● **WHAT THE TASK REQUIRES**
Filter the data for lines with the word "саду" and copy those lines.
--------
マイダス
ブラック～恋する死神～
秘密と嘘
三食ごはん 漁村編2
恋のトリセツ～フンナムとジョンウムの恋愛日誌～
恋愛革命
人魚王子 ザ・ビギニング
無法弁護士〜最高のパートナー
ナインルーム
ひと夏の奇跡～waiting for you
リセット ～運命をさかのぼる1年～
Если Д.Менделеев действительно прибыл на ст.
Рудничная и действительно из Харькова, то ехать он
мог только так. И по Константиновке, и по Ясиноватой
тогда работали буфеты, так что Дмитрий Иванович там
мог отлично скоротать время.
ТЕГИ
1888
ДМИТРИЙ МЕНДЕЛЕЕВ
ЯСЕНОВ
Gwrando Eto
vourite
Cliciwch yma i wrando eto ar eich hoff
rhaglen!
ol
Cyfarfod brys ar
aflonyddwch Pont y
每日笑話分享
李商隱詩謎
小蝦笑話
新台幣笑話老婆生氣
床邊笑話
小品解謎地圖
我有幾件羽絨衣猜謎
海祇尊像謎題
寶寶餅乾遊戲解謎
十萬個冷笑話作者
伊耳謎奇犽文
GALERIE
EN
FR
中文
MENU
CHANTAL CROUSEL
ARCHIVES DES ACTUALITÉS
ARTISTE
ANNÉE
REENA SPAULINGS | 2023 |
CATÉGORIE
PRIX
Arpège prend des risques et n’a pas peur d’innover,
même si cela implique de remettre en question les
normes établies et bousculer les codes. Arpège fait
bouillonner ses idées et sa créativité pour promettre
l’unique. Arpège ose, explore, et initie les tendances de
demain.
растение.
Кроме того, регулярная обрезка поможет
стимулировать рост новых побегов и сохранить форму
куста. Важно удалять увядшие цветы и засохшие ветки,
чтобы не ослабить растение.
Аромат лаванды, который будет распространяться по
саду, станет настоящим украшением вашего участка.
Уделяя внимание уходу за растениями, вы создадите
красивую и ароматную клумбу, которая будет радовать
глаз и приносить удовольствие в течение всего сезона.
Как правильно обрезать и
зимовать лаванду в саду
--------
● **RESPONSE FOR THIS EXERCISE**
саду, станет настоящим украшением вашего участка.
зимовать лаванду в саду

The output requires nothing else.